Transcribe every line from the first one through the line containing "Любовная лирика Сергея Сутулова-Катеринича и". Keep each character as it appears.

◇ ◇ ◇ ◇ ◇ ◇ ◇

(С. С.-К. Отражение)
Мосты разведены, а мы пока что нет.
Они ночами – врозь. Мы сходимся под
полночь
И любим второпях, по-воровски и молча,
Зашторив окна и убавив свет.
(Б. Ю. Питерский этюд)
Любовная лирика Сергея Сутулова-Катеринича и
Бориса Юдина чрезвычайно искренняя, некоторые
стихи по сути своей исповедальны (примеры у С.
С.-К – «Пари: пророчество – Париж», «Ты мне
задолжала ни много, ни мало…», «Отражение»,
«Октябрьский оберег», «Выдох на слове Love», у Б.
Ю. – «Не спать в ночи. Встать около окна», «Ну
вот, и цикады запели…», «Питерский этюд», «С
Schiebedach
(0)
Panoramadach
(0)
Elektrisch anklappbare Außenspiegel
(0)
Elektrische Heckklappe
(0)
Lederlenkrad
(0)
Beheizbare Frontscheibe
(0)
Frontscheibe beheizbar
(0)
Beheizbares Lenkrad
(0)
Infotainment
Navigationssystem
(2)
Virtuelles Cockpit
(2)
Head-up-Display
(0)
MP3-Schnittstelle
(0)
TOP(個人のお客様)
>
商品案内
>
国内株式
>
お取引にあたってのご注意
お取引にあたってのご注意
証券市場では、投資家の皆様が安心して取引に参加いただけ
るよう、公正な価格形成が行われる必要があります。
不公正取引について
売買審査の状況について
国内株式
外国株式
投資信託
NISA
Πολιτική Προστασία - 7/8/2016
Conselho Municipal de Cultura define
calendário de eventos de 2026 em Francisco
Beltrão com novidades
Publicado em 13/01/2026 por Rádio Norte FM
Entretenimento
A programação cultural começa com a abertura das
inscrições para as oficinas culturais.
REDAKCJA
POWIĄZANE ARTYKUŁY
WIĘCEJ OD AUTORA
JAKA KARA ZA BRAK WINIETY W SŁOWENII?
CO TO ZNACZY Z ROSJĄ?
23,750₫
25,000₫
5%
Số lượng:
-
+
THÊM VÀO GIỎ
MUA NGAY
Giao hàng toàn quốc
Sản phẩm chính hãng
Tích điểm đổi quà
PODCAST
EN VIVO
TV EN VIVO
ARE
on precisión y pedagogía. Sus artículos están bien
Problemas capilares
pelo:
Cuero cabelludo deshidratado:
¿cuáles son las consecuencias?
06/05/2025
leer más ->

◇ ◇ ◇ ◇ ◇ ◇ ◇

Task response:
(С. С.-К. Отражение)
Мосты разведены, а мы пока что нет.
Они ночами – врозь. Мы сходимся под
полночь
И любим второпях, по-воровски и молча,
Зашторив окна и убавив свет.
(Б. Ю. Питерский этюд)
Любовная лирика Сергея Сутулова-Катеринича и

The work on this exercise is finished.